= Stanislas Niedzielski =

Polish pianist

Stanislas Niedzielski (1905-1975) was a Polish pianist, noted for his playing of Chopin. His given name is also seen as Stanislaw or Stanislaus.

==Early life==
He was born in Warsaw, Poland in 1905 and studied with Józef Śliwiński and Henryk Opieński in Poland, and with Ignacy Jan Paderewski in Switzerland. He gave his first concert in London in 1925. He played Cyril Scott's Piano Concerto No. 1 in March 1928, with the Bournemouth Symphony Orchestra under Sir Dan Godfrey (the source refers to him as a "teenager", but he appears to have been about 23).

==Career==
On 18 January 1930, in Madrid, he gave the first performance of Joaquín Turina's Contes d'Espagne, Set II, Op. 47.

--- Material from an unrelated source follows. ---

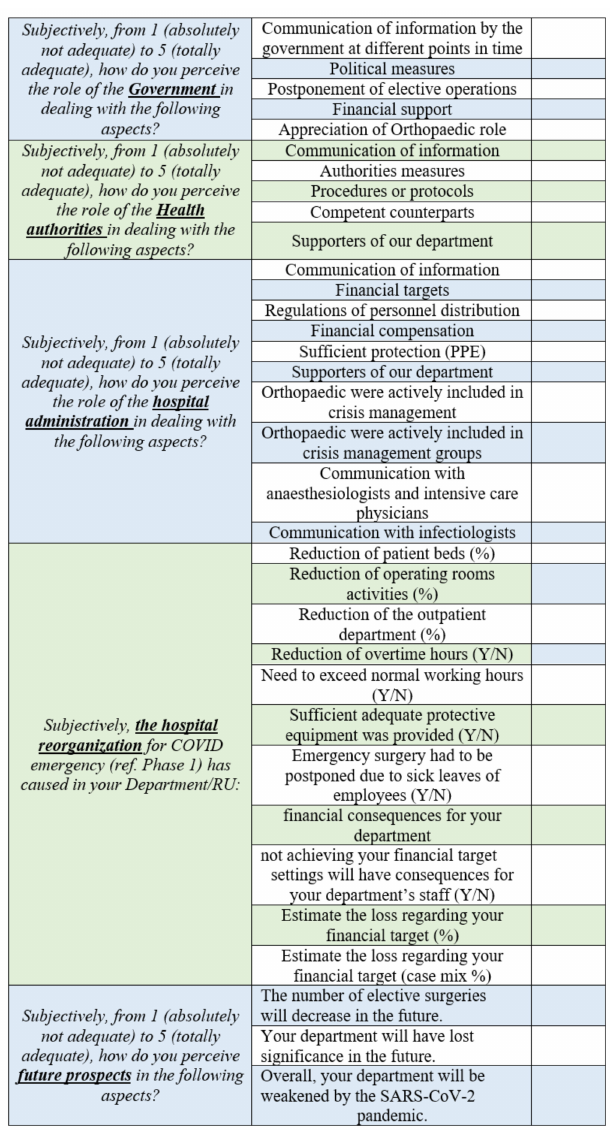
Figure 1. The questionnaire used in the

He toured to many countries, including frequent performances in South Africa, Mauritius, Australia and New Zealand.

For a performance at Birmingham Town Hall around 1950 he brought his own piano in a box trailer towed behind his car.

Niedzielski is not well known today, but he had a commanding technique as shown in his own paraphrase on Johann Strauss II's A Thousand and One Nights Waltz, Op. 346, recorded in London in 1930.

His recordings are now rare (some have been reissued on CD in recent years):
- Chopin: Ballade, Scherzo, Polonaise, Impromptu, Mazurkas
- Chopin: Sonata No. 2 in B flat minor; nine études
- Chopin: Mazurkas (selection; 1931)
- Liszt: Liebestraum No. 2
- Mozart: Piano Sonata No. 11 in A
- Ludomir Różycki: Légende
- Schumann: Symphonic Studies, Op. 13
- Johann Strauss II arr. Niedzielski: A Thousand and One Nights, Op. 346
- pieces by Claude Debussy, Federico Mompou and others.

==Personal life==
He settled in Paris, dying there in 1975 of a tropical disease contracted during an African tour.